Dataset items
=====

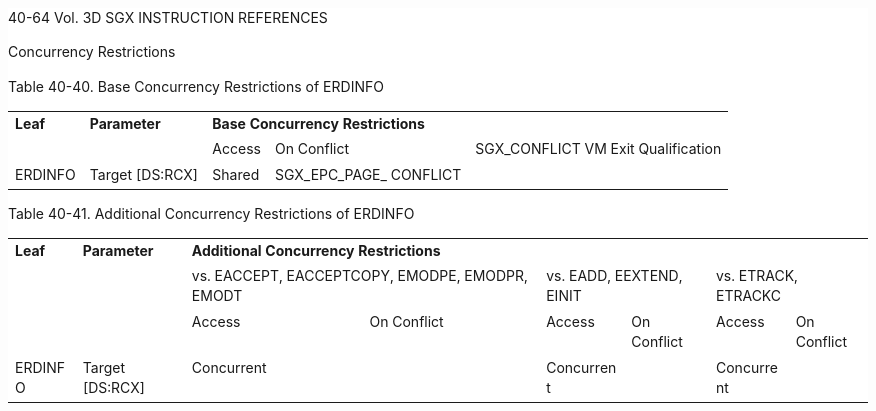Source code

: </table>

40-64 Vol. 3D
SGX INSTRUCTION REFERENCES

Concurrency Restrictions

Table 40-40.  Base Concurrency Restrictions of ERDINFO
<table>
	<tr>
		<td rowspan=2><b>Leaf</b></td>
		<td rowspan=2><b>Parameter</b></td>
		<td colspan=3><b>Base Concurrency Restrictions</b></td>
	</tr>
	<tr>
		<td>Access</td>
		<td>On Conflict</td>
		<td>SGX_CONFLICT VM Exit Qualification</td>
	</tr>
	<tr>
		<td>ERDINFO</td>
		<td>Target [DS:RCX]</td>
		<td>Shared</td>
		<td>SGX_EPC_PAGE_ CONFLICT</td>
		<td></td>
	</tr>
</table>

Table 40-41.  Additional Concurrency Restrictions of ERDINFO
<table>
	<tr>
		<td rowspan=3><b>Leaf</b></td>
		<td rowspan=3><b>Parameter</b></td>
		<td colspan=6><b>Additional Concurrency Restrictions</b></td>
	</tr>
	<tr>
		<td colspan=2>vs. EACCEPT, EACCEPTCOPY, EMODPE, EMODPR, EMODT</td>
		<td colspan=2>vs. EADD, EEXTEND, EINIT</td>
		<td colspan=2>vs. ETRACK, ETRACKC</td>
	</tr>
	<tr>
		<td>Access</td>
		<td>On Conflict</td>
		<td>Access</td>
		<td>On Conflict</td>
		<td>Access</td>
		<td>On Conflict</td>
	</tr>
	<tr>
		<td>ERDINFO</td>
		<td>Target [DS:RCX]</td>
		<td>Concurrent</td>
		<td></td>
		<td>Concurrent</td>
		<td></td>
		<td>Concurrent</td>
		<td></td>
	</tr>
</table>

=====

> _JOB_
Identify every line in the material above containing the string "Parameter" and copy each of those lines.

> _EXERCISE RESPONSE_
		<td rowspan=2><b>Parameter</b></td>
		<td rowspan=3><b>Parameter</b></td>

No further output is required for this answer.